•Press Release
January 23, 2008 (Housing Market Monitor)
Housing Market Monitor by Dean Baker
For Immediate Release: January 23, 2008
Contact: Alan Barber, (202) 293-5380 x115
Foreclosure rates in California are up 421.2 percent from last year.
The annual rate of housing starts in December fell to 1,006,000, less than half the 2,068,000 rate for 2005. There were 1,354,000 starts for 2007 as a whole, a figure that was lower than even the most pessimistic forecasts.
While the sharp decline in starts has decimated the residential construction industry, it may actually be good news in the long-run. There remains an enormous over-supply of housing by every measure. The only way that this can be corrected is with a sharp cutback in construction. The annual rate of housing starts for December was lower than the rate for any year since 1959, including the recession years of 1982 and 1991. At this rate, inventories should start to be whittled down to more normal levels.

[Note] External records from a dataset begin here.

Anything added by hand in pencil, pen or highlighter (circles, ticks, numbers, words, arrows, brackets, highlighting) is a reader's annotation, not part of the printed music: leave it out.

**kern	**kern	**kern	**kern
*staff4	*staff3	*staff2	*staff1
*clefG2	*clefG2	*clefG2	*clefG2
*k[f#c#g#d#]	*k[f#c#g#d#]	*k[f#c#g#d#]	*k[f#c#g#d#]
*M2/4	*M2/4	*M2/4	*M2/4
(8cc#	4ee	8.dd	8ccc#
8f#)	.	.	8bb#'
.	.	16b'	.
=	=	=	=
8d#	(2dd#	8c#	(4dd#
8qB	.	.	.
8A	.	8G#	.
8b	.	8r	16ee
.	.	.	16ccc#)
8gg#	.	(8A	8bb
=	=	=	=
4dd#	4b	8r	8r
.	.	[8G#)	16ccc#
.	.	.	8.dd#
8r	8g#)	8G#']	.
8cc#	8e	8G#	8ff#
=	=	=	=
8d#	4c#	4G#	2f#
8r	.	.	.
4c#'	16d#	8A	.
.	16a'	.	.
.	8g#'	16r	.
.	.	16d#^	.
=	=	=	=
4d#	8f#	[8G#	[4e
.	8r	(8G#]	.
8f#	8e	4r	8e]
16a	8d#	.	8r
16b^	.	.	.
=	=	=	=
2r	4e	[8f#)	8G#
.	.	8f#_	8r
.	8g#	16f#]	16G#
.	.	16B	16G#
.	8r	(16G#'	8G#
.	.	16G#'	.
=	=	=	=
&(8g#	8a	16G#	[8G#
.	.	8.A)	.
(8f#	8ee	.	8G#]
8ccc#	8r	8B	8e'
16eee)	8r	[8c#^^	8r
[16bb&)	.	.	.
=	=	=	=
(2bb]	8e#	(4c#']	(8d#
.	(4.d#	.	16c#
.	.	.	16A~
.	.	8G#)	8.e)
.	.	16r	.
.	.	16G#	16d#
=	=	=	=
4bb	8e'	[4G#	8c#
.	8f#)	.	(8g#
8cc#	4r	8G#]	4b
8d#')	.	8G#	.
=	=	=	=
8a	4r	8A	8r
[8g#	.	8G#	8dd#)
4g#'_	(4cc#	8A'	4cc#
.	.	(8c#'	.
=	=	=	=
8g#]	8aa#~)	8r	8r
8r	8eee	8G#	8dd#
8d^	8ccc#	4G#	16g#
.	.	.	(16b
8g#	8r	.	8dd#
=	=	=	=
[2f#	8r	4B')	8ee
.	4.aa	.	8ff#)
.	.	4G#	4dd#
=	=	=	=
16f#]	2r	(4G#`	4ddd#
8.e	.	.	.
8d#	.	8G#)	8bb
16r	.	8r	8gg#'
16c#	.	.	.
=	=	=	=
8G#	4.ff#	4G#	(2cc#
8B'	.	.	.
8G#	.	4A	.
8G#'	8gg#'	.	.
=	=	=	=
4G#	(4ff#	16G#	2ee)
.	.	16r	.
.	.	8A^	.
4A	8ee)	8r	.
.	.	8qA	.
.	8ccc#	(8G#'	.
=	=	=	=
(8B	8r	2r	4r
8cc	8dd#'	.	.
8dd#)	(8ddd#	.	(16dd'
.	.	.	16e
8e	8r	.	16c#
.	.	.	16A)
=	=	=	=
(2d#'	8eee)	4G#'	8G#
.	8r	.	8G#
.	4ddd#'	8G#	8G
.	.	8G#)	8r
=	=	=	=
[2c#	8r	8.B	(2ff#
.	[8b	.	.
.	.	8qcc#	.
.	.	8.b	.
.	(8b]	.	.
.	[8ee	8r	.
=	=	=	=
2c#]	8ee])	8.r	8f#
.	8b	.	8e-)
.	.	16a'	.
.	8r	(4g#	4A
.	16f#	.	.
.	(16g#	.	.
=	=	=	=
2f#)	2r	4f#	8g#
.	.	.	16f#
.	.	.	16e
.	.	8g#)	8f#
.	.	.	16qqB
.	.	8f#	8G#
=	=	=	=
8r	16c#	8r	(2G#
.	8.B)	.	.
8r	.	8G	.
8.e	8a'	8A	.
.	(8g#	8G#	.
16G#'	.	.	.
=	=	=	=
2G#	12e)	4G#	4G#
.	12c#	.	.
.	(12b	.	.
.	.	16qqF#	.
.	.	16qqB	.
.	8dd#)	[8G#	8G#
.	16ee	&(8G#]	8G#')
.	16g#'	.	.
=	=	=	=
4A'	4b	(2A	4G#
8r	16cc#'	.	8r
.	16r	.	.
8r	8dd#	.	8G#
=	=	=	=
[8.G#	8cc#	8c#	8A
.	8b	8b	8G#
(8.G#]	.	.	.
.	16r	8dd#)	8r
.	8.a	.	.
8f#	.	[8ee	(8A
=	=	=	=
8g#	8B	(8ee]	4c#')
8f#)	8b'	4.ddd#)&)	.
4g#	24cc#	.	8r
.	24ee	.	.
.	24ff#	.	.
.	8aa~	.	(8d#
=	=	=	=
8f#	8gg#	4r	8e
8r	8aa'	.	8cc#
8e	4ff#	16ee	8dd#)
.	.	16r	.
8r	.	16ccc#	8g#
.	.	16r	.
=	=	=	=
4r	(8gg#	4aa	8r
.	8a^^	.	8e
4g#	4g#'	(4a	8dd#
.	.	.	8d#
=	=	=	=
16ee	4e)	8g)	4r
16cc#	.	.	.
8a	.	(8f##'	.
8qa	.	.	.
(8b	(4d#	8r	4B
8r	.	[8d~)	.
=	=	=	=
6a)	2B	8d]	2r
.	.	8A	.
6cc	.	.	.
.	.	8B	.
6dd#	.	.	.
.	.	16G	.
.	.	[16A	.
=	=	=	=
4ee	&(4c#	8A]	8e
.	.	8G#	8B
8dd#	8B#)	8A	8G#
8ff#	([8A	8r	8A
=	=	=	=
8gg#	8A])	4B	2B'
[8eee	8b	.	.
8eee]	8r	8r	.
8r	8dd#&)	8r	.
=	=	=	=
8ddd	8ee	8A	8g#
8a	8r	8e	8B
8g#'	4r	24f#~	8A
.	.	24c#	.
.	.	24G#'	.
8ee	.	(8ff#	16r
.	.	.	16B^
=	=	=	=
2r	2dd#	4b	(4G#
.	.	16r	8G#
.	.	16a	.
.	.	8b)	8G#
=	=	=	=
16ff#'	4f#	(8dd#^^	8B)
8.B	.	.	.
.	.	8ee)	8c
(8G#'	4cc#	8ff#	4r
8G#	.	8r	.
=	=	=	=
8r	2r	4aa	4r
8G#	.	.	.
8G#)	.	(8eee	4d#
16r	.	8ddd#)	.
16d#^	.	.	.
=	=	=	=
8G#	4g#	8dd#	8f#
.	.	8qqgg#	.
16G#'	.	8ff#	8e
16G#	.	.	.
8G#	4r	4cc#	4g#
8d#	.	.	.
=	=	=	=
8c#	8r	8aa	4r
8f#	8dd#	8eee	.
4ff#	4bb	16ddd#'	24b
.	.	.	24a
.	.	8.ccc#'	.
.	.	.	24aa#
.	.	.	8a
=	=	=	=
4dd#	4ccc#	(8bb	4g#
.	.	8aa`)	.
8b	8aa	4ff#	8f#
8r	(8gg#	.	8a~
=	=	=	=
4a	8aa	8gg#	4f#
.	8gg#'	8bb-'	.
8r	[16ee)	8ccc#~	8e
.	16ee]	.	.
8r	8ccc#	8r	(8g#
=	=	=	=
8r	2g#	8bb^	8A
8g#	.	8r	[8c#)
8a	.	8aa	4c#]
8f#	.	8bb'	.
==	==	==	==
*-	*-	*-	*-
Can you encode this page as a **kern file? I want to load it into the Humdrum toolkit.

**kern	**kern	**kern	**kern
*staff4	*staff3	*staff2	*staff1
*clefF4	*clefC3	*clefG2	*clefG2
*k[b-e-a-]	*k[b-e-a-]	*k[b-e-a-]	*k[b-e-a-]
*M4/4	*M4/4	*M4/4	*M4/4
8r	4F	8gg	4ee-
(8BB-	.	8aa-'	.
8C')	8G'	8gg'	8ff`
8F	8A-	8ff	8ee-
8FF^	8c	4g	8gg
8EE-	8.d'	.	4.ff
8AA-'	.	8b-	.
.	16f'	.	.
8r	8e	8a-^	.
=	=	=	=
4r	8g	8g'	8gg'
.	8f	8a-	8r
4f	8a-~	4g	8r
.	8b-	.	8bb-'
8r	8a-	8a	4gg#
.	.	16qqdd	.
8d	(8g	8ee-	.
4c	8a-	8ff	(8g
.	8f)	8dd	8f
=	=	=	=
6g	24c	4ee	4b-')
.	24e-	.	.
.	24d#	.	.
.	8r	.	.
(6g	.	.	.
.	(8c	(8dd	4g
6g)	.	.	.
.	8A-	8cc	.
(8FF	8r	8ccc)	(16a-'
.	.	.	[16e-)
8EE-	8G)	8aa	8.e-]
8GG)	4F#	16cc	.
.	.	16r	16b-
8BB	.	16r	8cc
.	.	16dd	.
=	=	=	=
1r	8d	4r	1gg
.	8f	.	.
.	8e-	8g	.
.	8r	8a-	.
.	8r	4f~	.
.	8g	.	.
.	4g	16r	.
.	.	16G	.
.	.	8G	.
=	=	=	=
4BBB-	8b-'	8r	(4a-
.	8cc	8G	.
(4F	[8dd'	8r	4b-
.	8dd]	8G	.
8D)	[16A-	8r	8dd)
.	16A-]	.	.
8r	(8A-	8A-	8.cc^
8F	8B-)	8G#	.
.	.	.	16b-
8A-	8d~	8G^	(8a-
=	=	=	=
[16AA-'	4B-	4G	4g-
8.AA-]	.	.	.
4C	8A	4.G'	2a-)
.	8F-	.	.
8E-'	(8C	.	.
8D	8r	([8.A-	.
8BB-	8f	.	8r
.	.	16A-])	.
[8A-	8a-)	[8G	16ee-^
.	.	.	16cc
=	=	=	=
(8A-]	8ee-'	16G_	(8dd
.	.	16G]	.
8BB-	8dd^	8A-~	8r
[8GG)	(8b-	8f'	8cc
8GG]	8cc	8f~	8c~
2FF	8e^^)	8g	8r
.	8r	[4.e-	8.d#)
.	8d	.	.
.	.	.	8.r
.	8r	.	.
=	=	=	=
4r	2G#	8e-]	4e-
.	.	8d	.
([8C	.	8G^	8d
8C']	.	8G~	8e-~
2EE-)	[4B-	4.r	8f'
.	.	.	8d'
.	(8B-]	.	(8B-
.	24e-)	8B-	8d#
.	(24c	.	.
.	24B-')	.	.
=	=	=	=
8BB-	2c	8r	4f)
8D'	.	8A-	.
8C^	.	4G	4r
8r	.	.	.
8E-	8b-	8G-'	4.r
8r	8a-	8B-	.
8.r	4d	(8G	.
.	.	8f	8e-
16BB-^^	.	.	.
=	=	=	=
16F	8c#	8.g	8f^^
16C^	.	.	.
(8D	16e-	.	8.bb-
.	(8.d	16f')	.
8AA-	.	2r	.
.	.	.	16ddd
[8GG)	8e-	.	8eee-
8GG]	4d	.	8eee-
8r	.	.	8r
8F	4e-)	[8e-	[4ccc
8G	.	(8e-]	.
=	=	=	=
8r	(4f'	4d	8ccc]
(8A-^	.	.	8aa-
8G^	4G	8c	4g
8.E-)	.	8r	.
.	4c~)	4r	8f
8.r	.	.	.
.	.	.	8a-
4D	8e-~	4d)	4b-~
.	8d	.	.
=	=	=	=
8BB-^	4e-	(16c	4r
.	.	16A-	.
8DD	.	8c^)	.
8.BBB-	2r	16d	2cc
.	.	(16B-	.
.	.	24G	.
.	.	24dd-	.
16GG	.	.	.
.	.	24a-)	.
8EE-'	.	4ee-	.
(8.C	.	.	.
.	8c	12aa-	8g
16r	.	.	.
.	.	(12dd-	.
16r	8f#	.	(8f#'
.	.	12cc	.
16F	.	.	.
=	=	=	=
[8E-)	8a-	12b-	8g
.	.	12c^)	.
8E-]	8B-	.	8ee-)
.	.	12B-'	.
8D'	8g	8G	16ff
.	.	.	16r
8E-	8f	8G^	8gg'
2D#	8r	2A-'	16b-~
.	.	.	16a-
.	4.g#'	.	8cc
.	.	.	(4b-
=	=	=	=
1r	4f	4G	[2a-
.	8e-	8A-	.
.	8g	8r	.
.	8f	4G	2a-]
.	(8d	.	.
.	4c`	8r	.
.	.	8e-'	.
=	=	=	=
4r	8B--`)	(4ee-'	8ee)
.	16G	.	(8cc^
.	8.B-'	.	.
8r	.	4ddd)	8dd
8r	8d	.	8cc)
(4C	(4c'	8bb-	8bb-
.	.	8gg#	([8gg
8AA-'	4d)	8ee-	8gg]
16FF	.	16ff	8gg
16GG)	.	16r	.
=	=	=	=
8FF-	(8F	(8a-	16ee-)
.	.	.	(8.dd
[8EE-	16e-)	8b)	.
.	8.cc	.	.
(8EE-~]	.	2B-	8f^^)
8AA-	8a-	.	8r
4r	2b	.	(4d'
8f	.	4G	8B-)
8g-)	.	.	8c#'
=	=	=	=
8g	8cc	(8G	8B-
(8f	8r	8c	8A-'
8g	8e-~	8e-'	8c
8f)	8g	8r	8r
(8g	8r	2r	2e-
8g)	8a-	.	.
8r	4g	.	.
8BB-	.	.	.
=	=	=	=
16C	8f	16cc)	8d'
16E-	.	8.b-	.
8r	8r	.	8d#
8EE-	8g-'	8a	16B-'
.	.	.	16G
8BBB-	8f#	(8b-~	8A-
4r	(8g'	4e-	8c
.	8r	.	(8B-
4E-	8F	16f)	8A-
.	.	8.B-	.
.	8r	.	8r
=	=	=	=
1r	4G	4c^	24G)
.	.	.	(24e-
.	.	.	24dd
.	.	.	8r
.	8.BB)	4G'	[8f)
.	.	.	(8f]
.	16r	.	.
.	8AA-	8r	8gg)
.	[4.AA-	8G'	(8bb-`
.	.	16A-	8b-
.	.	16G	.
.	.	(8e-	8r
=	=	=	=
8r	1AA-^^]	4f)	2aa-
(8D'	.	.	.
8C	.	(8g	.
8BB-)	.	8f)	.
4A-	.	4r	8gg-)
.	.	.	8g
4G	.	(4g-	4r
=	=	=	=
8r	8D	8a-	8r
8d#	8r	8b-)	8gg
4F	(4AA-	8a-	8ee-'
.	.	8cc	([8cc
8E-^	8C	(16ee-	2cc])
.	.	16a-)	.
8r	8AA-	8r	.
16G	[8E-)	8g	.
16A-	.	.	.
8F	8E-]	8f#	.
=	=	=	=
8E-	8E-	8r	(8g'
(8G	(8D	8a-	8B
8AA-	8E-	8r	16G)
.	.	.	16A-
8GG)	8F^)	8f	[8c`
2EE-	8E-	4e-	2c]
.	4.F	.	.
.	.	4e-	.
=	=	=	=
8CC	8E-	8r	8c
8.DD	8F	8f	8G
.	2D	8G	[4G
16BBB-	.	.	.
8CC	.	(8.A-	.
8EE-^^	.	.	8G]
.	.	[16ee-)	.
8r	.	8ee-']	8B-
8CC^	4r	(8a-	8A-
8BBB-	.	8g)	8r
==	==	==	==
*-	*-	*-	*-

This process will take time, especially with the mortgage market in turmoil. The Homebuilders Association’s Housing Market Index remains near its record low with a reading of 19 in January, up slightly from a downwardly revised figure of 18 for December. While the index showed modest improvements for the South and Midwest, the index for the west sunk by another 5 points to 13. Starts in the west for December were running at just a 229,000 annual rate, down almost 60 percent from the 525,000 rate for 2005. For 2007 as a whole, there were 336,000 starts in the west. With the collapse of bubble markets in San Diego, Phoenix and Las Vegas, the west has been hit especially hard.